Please locate every line in the records below that contains the word "nivå" and copy each of those lines.

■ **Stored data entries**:
....

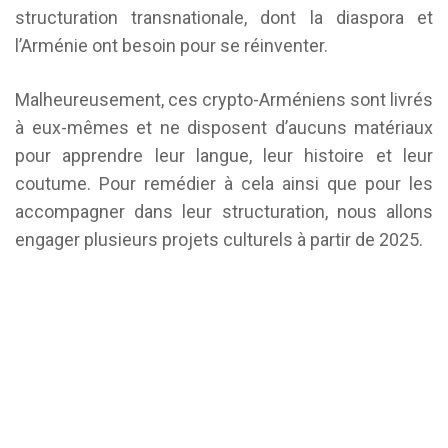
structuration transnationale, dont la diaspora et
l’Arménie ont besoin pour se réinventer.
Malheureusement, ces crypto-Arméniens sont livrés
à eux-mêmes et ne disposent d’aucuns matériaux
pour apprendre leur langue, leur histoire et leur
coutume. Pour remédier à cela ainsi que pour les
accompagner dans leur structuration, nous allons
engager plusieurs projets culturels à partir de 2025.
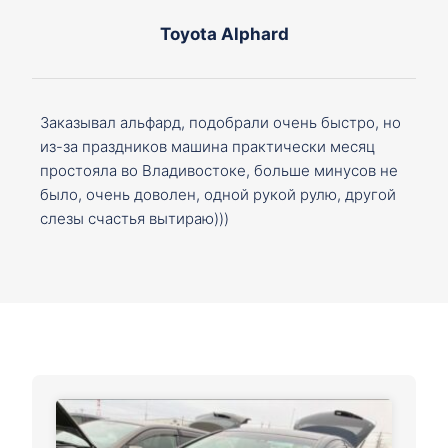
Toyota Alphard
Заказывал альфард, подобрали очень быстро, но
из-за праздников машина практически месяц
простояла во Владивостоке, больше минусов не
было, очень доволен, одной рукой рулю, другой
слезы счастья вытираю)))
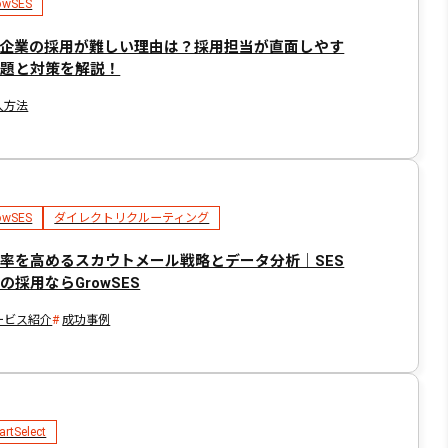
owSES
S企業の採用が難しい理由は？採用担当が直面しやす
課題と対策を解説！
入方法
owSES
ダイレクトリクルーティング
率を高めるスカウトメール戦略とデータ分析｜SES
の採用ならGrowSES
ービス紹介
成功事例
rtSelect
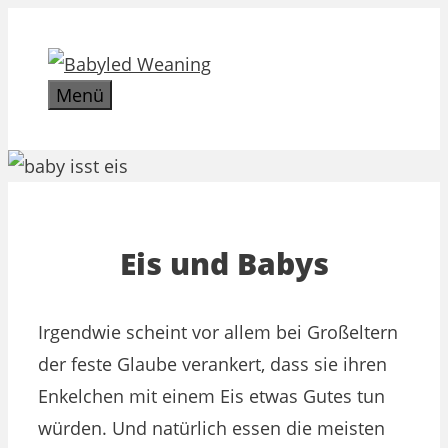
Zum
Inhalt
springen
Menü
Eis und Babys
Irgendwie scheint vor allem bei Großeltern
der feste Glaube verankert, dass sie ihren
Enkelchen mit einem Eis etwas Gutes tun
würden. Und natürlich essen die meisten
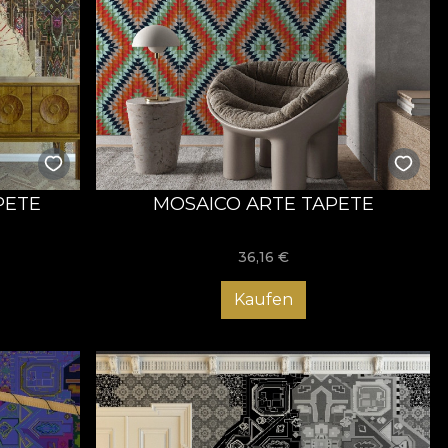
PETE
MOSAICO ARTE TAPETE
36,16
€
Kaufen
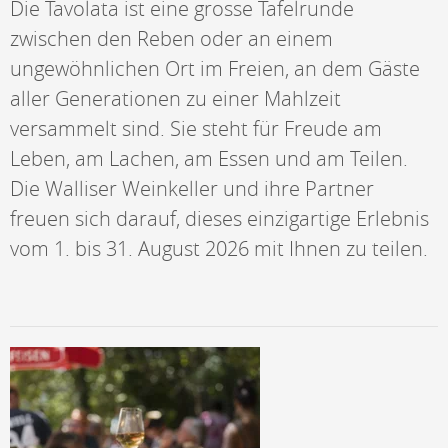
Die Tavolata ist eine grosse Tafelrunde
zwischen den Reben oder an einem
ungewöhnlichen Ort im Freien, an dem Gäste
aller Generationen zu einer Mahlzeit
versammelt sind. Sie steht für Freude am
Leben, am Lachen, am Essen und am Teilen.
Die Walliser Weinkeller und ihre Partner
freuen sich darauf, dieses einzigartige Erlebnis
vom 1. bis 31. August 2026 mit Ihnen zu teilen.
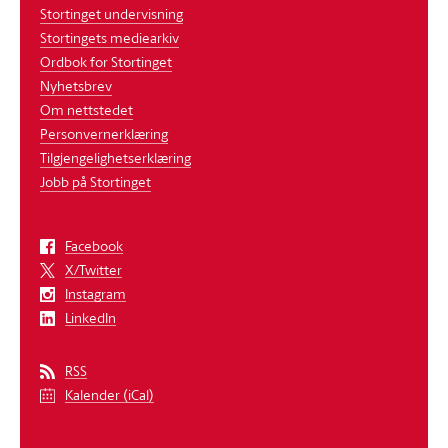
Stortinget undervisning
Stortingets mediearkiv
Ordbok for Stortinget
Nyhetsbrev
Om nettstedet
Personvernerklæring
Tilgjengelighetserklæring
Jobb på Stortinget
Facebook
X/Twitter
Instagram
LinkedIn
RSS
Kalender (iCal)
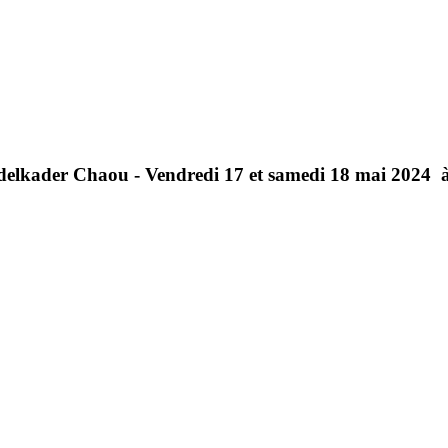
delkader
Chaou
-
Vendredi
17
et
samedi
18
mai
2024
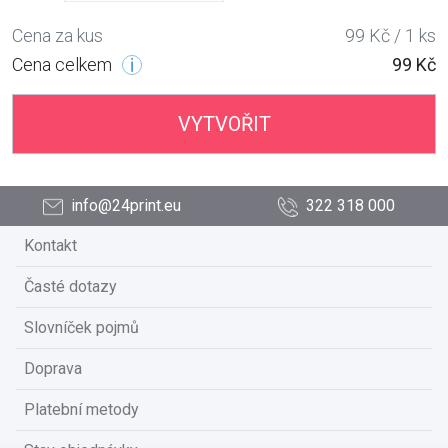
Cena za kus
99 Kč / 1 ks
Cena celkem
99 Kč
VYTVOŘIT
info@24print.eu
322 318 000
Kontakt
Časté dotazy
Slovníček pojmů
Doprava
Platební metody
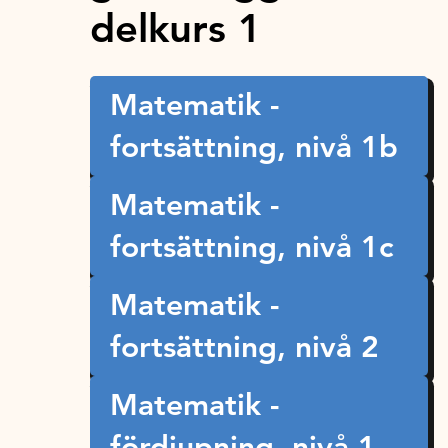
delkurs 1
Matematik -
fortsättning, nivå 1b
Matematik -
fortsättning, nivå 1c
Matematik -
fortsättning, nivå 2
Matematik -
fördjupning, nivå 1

....

■ **Solution below**:
fortsättning, nivå 1b
fortsättning, nivå 1c
fortsättning, nivå 2
fördjupning, nivå 1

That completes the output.